Methods:  The case-cohort sample included a randomly sampled cohort (n=220, 57 virologic failures, 163 non-failures) of the 765 EFV-randomized subjects, plus the remaining 136 unsampled subjects with virologic failure (n = 356: 193 virologic failures, 163 non-virologic failures). Bulk sequencing of HIV-1 protease and RT (TRUGENE) was performed on stored baseline plasma samples. In subjects without NNRTI resistance by bulk sequencing, presence of minority K103N or Y181C populations was assayed by allele-specific polymerase chain reaction (ASPCR). Prevalence of minority NNRTI-resistant variants (i.e., mutations detected by ASPCR but not by bulk sequencing) in the random cohort was compared with Fisher's exact test. Weighted Cox proportional hazards models estimated the relative risk of virologic failure in the presence (yes/no) of baseline minority Y181C by ASPCR for the case-cohort sample. Analyses were adjusted for recent adherence. An interaction was evaluated.

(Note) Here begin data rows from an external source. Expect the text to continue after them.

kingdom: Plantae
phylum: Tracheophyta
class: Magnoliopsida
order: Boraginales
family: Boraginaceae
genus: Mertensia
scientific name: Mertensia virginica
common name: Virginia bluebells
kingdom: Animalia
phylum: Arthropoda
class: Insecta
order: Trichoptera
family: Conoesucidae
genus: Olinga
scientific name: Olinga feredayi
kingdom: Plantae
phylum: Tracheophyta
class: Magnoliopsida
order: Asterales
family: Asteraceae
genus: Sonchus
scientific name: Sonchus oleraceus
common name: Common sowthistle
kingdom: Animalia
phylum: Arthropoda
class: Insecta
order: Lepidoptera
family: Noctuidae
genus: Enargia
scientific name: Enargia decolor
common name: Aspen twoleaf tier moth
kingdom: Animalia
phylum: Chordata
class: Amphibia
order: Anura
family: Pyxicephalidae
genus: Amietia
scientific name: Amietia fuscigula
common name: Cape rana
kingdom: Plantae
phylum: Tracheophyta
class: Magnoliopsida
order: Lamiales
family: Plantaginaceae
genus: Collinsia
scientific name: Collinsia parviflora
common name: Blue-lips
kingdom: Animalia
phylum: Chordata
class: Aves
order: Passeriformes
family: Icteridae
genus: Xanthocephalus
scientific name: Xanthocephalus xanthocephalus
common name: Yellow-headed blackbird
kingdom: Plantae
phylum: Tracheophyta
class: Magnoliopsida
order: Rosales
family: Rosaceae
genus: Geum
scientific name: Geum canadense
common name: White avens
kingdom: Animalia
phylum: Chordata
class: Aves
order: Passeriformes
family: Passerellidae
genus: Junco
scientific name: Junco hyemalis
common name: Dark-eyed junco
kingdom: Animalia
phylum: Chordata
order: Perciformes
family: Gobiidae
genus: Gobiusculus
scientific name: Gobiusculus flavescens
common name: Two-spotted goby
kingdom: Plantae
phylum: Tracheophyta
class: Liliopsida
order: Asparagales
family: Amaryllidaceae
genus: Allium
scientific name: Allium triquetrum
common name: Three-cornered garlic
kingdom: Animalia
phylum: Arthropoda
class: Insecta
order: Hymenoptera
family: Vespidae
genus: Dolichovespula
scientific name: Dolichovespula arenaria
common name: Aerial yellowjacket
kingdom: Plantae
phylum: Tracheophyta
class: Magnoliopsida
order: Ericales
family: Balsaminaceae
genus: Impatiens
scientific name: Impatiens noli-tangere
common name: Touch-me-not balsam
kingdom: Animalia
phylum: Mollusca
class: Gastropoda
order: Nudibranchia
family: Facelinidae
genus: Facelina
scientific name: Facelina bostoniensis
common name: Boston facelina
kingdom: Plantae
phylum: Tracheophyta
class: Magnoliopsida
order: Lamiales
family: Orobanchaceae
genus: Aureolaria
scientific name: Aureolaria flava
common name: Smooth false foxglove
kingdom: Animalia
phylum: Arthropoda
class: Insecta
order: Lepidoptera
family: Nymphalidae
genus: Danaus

Results:  The detection threshold of ASPCR was calculated at:  K103N (AAT) = 0.001%, K103N (AAC) = 0.003%; Y181C = 0.04%. In the random cohort, median baseline plasma HIV-1 RNA (viral load) and CD4 count were 4.77 log10 copies/mL and 206 cells/mm3, respectively. Of 345 subjects in the case-cohort sample with follow-up ≥16 weeks, 19 had baseline NNRTI resistance by bulk sequencing; 307 of the remaining 326 had at least 1 basaeline ASPCR result. Minority Y181C was detected more frequently than minority K103N (125 [41%] vs 42 [14%], respectively); 29 samples (9.5%) were positive for both mutations. In the random cohort, 25 of 43 (58%) with virologic failure vs 41 of 142 (29%) non-virologic failure had detectable Y181C (p = 0.001), whereas 5 of 43 (12%) virologic failure vs 14 of 142 (10%) non-virologic failure had detectable K103N (p = 0.8). Weighted Cox analyses showed a significantly increased risk of virologic failure for adherent and non-adherent subjects with detectable Y181C at baseline (HR 3.57, 95%CI 1.98 to 6.42, p <0.001; HR 6.09, 95%CI 2.83 to 13.1, p <0.001, respectively), compared to adherent subjects and no NNRTI mutations by either assay (interaction p = 0.08).

Conclusions: In antiretroviral-naive subjects without evidence of NNRTI resistance by bulk sequencing, presence of minority Y181C mutants detected by ASPCR more than tripled the risk of virologic failure of EFV-based regimens.